Multi-Connectivity for Multicast Video Streaming in Cellular Networks

Abstract

The escalating demand for high-quality video streaming poses a major challenge for communication networks today. Catering to these bandwidth-hungry video streaming services places a huge burden on the limited spectral resources of communication networks, limiting the resources available for other services as well. Large volumes of video traffic can lead to severe network congestion, particularly during live streaming events, which require sending the same content to a large number of users simultaneously. For such applications, multicast transmission can effectively combat network congestion while meeting the demands of all the users by serving groups of users requesting the same content over shared spectral resources. Streaming services can further benefit from multi-connectivity, which allows users to receive content from multiple base stations simultaneously. Integrating multi-connectivity within multicast streaming can improve the system resource utilization while also providing seamless connectivity to multicast users. Toward this end, this work studied the impact of using multi-connectivity (MC) alongside wireless multicast for meeting the resource requirements of video streaming. Our findings show that MC substantially enhances the performance of multicast streaming, particularly benefiting cell-edge users who often experience poor channel conditions. We especially considered the number of users that can be simultaneously served by multi-connected multicast systems. It was observed that about 60% of the users that are left unserved under single-connectivity multicast are successfully served using the same resources by employing multi-connectivity in multicast transmissions.
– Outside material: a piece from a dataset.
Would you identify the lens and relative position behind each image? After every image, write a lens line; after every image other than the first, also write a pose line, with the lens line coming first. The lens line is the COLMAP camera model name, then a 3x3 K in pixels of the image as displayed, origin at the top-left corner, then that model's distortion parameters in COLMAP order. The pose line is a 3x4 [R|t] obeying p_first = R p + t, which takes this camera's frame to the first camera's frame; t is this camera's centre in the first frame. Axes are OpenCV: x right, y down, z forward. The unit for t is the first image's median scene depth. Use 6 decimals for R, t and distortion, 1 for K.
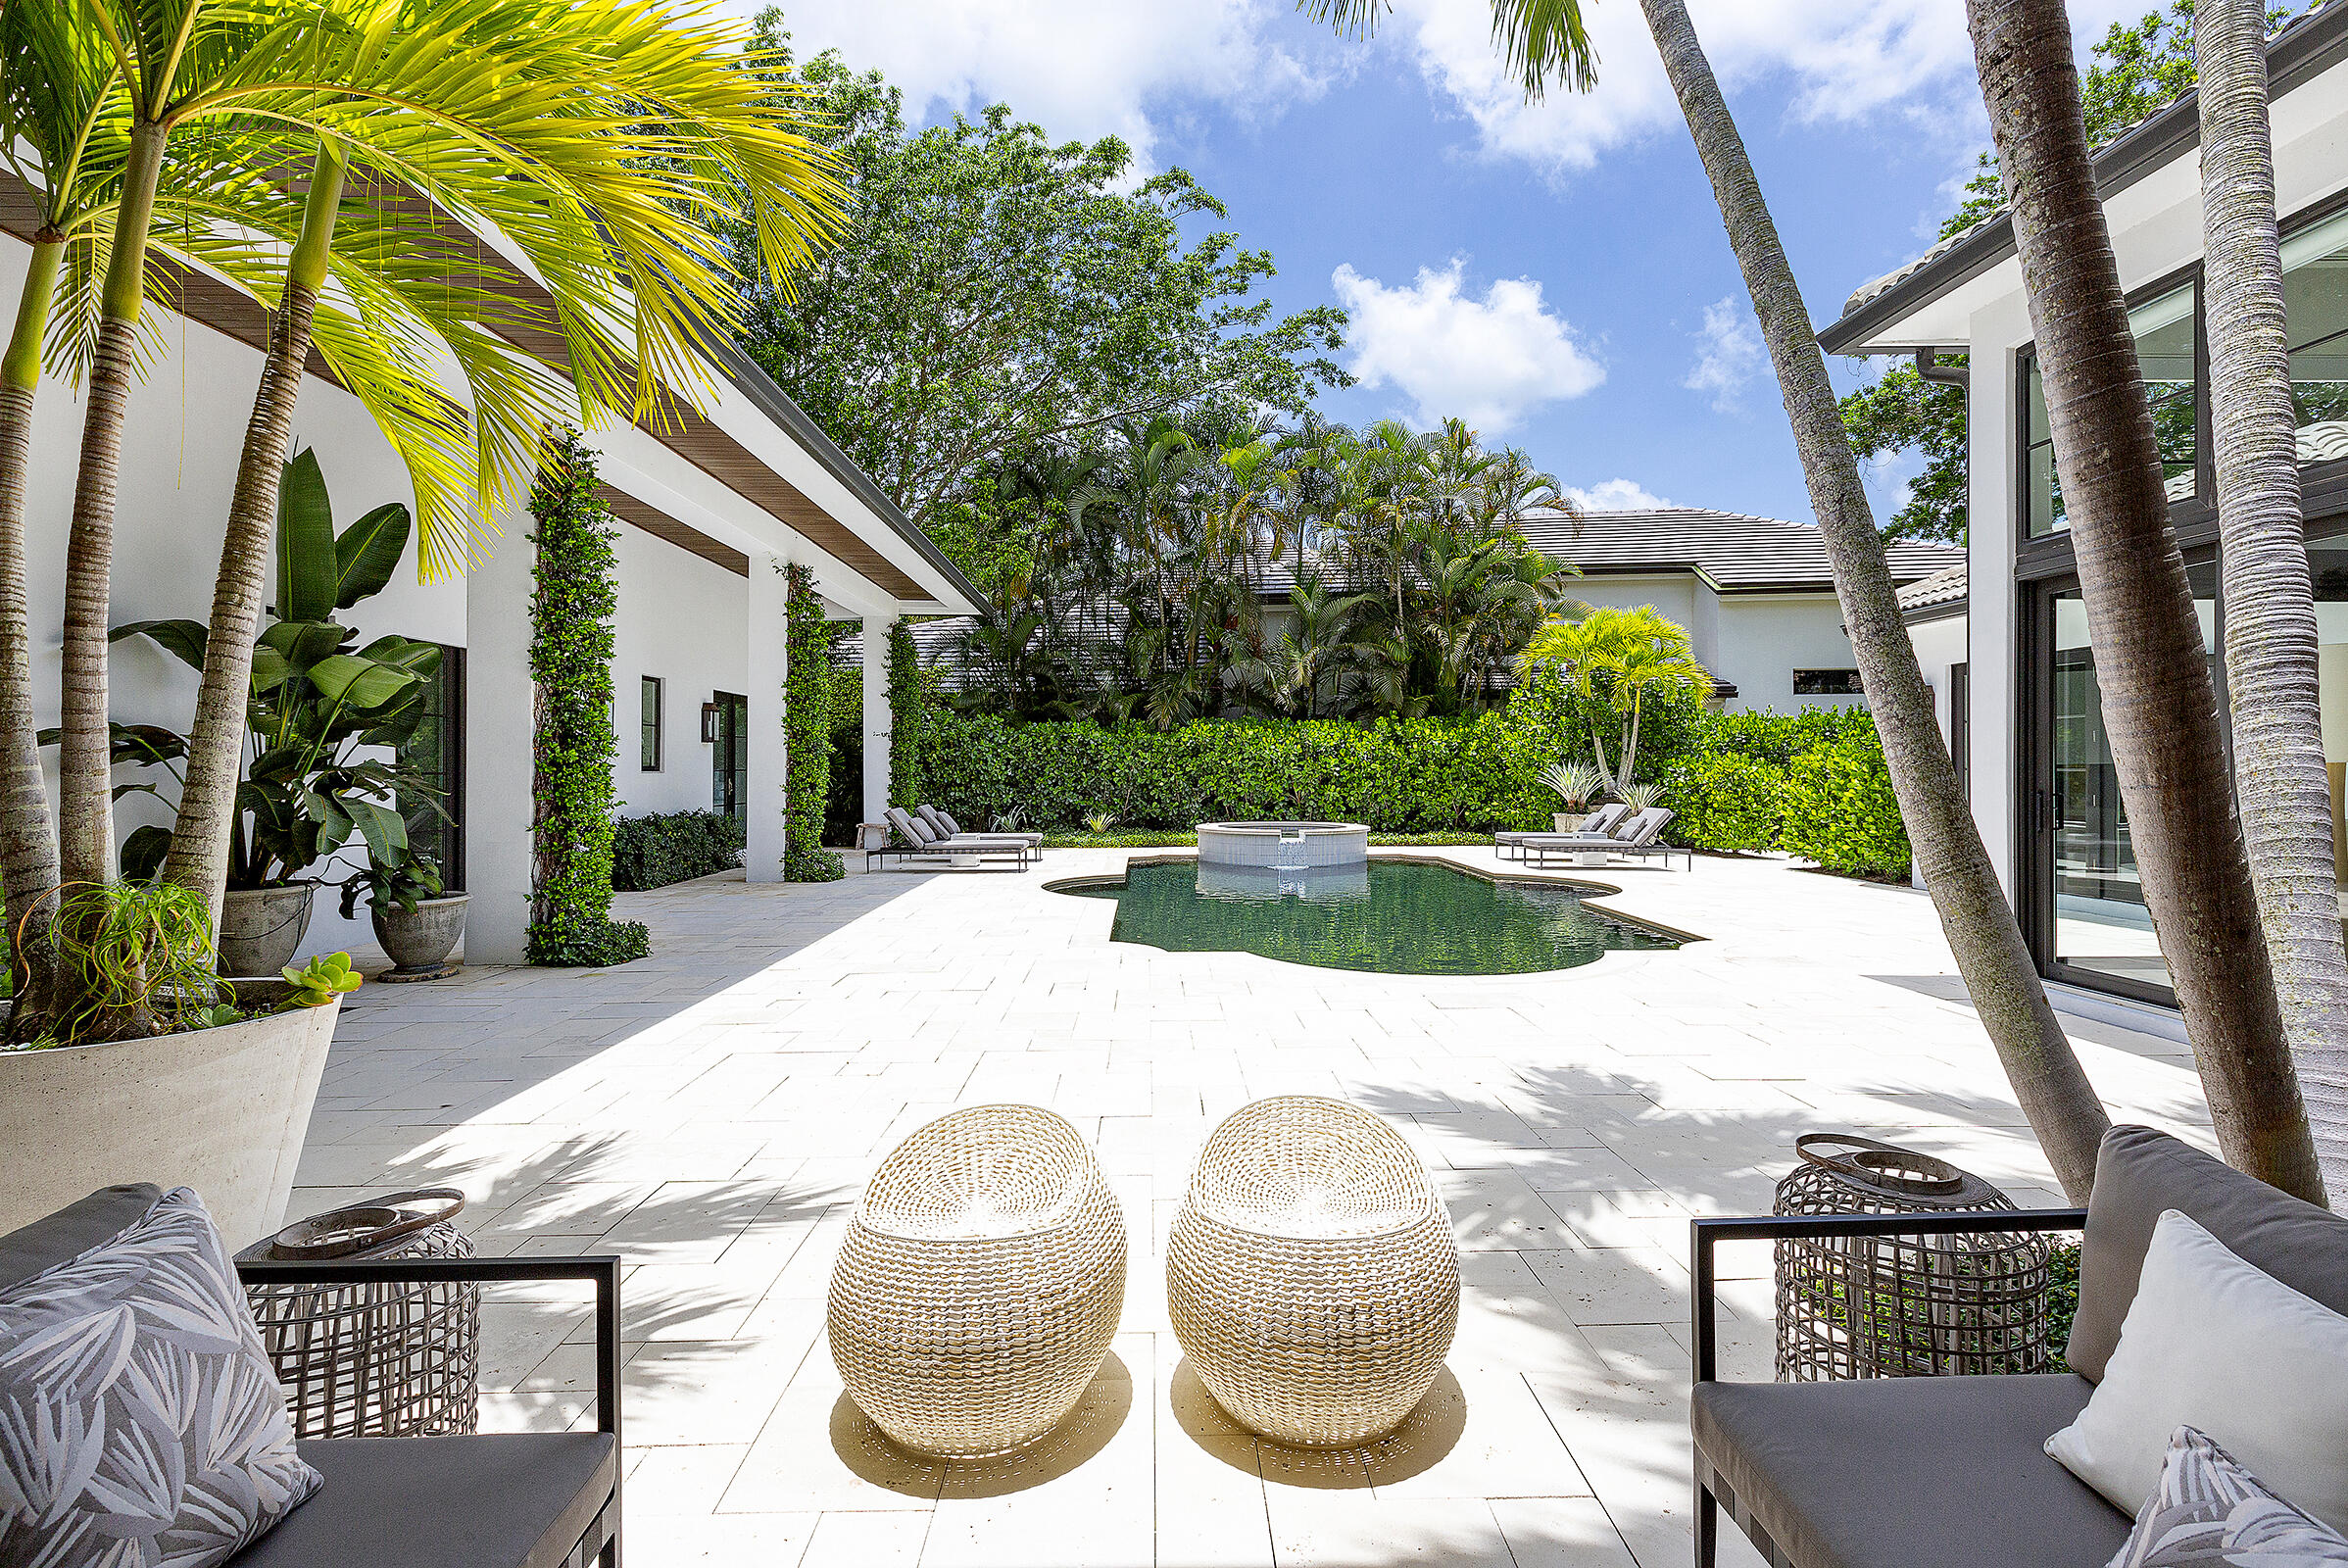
lens RADIAL K [[1126.1, 0, 1169.7], [0, 1126.1, 770.7], [0, 0, 1]] dist [-0.004609, -0.000665]
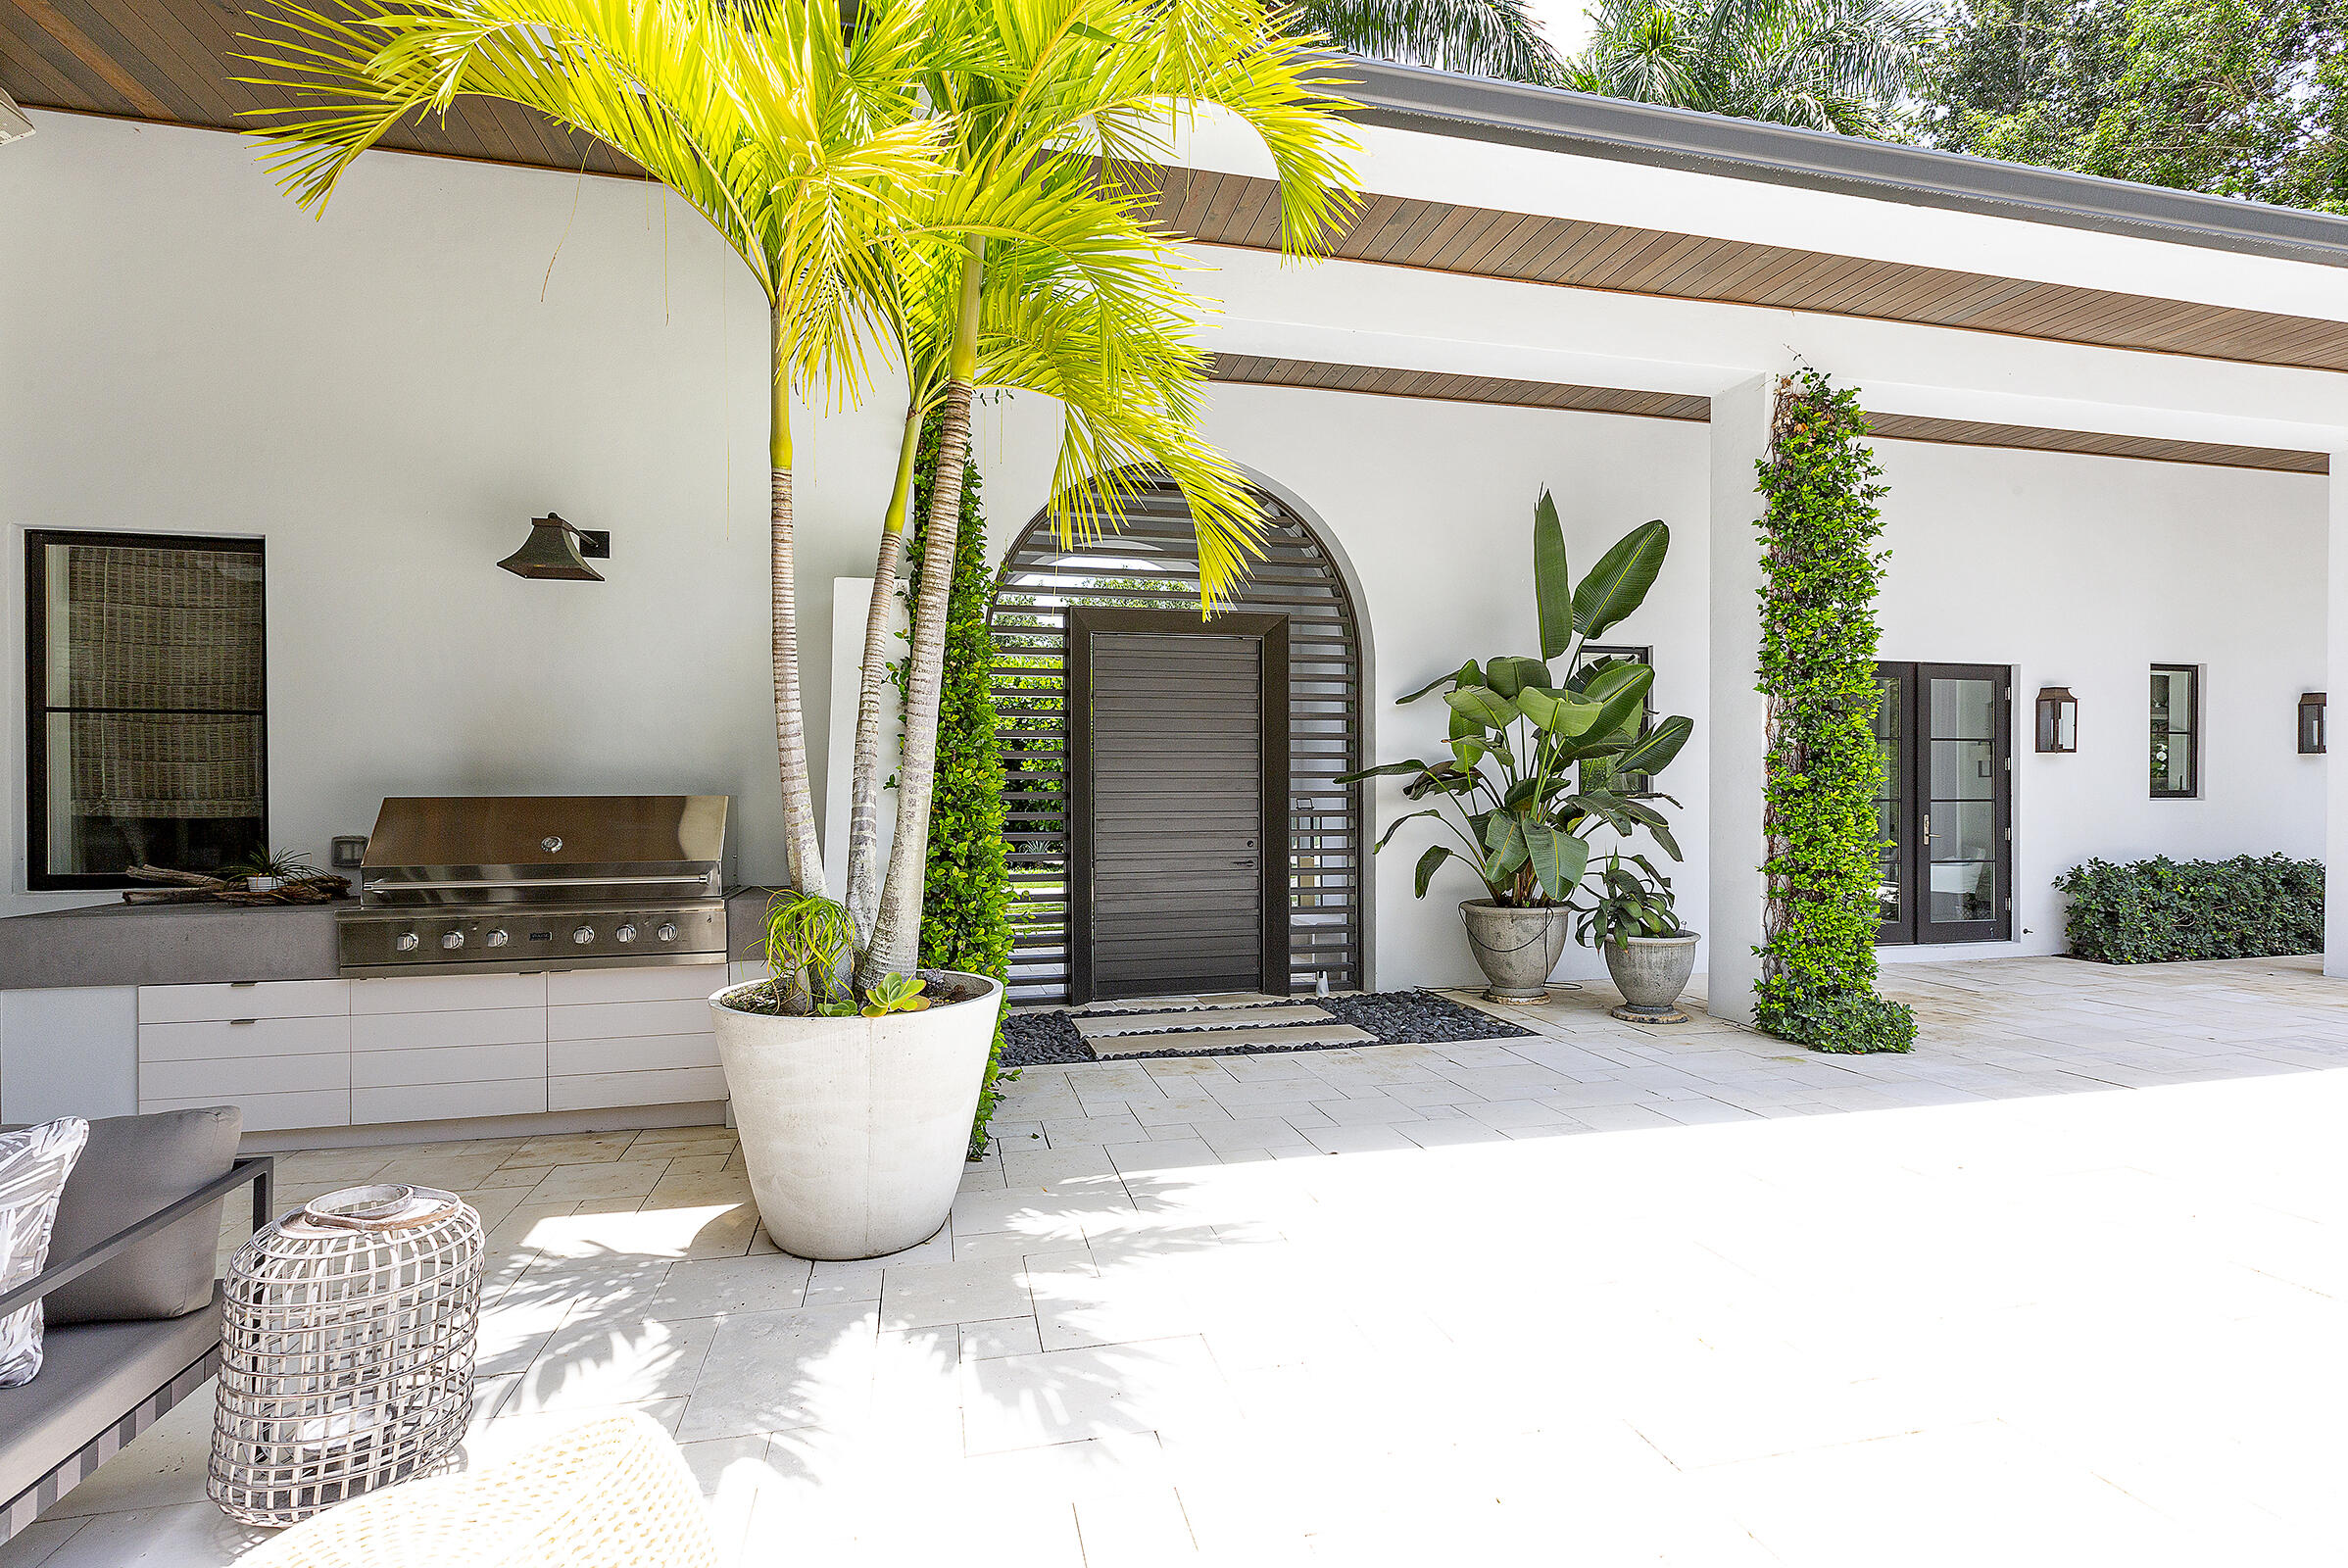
lens RADIAL K [[1126.1, 0, 1174.6], [0, 1126.1, 798.6], [0, 0, 1]] dist [-0.004609, -0.000665]
pose [[0.196805, 0.005316, -0.980428, 0.173536], [0.001283, 0.999983, 0.005680, -0.006075], [0.980442, -0.002376, 0.196795, 0.411767]]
We prove that the optimal resource allocation problem for MC multicast is NP-hard. As a solution, we present a greedy approximation algorithm with an approximation factor of (1−1/e). Furthermore, we establish that no other polynomial-time algorithm can offer a superior approximation. To generate realistic video traffic patterns in our simulations, we made use of traces from actual videos. Our results clearly demonstrate that multi-connectivity leads to significant enhancements in the performance of multicast streaming.